Leider blieb auch hier die Ausstattung dürftig, erst das Schlussbild leistete sich einen „emotionalen Beitrag“ zu dieser Märchenoper. Damit hatte wahrscheinlich das Regiekonzept von René Zisterer zu tun, der sich dem Märchen verweigerte und auf eine „Charakterisierung“ der Figuren drängte – verkürzt zusammengefasst: Der König entdeckt das „Du“ und das „Selbst“ (Programmheft Seite 18). Wahrscheinlich wurde deshalb auch hier verdoppelt (leider schaffte es das Königsdouble in der vorletzten Szene nicht, geräuschlos hinter einem Bühnenvorhang zu verschwinden). Da wirkten die drei Strolche viel lebendiger als der König und die Kluge, und waren, versehen mit seltsam verkonstruierten Anzügen, als kleine, fiese Persönlichkeiten ausgeformt. Ihre Auftritte waren allesamt komödiantische Höhepunkte. Die Rezitative wurden insgesamt gut und pointiert gesprochen.

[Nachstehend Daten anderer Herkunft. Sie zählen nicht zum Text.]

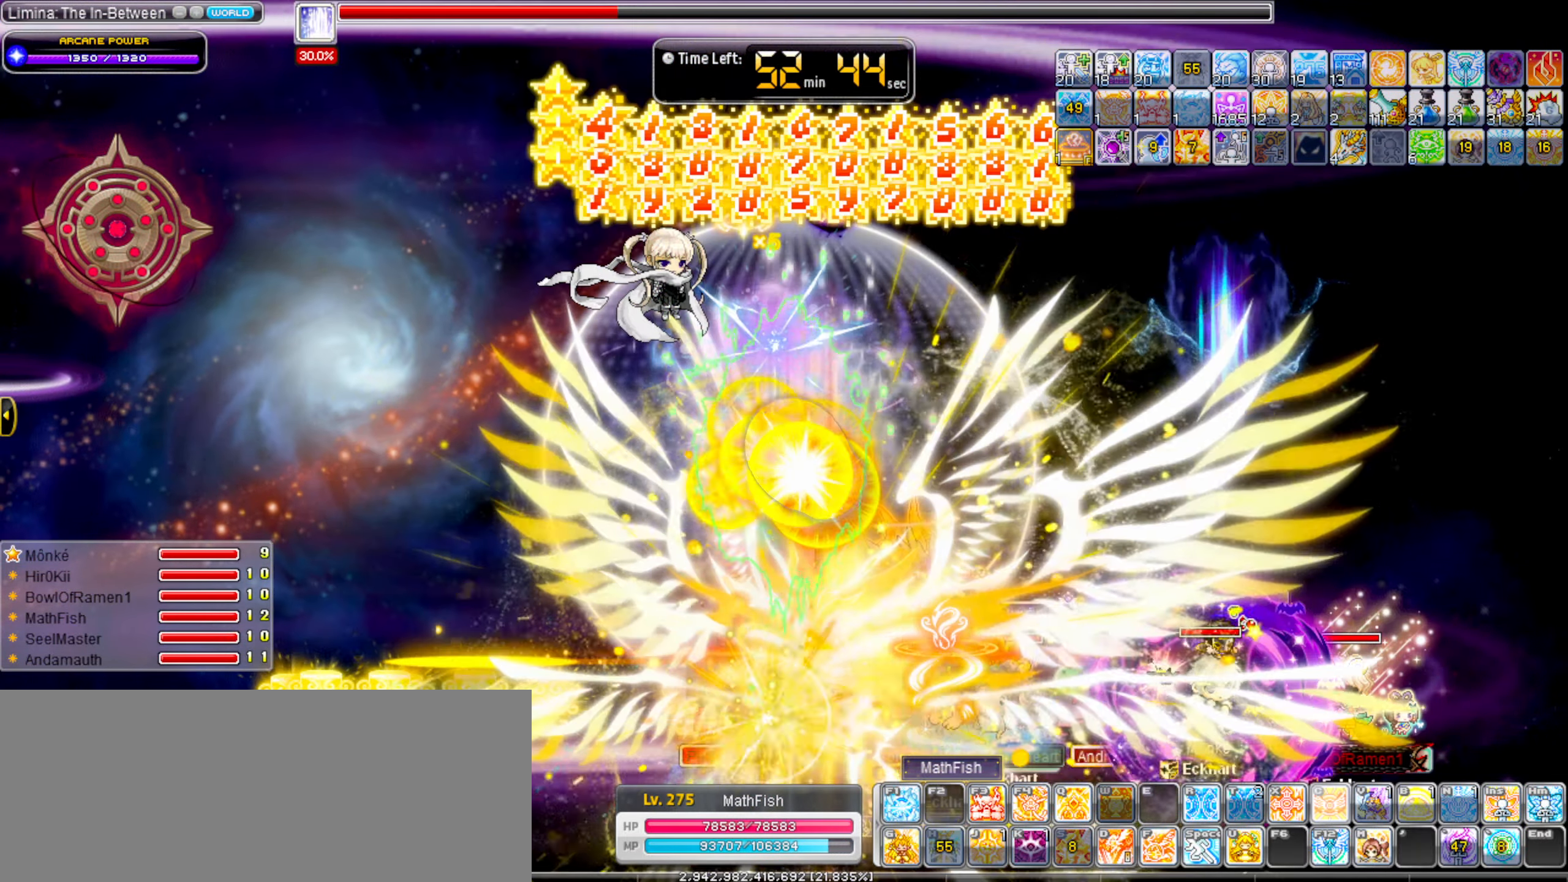
{"keys": ["left"], "events": [[17, "alt_l", "down"], [100, "alt_l", "up"], [100, "left", "down"]]}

Jennifer O’Loughlin strahlte als Kluge in weiser Schönheit und wusste sich vor dem etwas einfältig gezeichneten König Respekt zu verschaffen. Wolfgang Koch (König) war mehr zum Lospoltern angehalten (stimmlich ist er ohnehin für nahezu jede Vorstellung ein Gewinn, in der er auftritt). Das Ensemble war bis in die kleineren Partien sehr gut besetzt und hinterließ insgesamt einen sehr geschlossenen, bühnenwirksamen Eindruck.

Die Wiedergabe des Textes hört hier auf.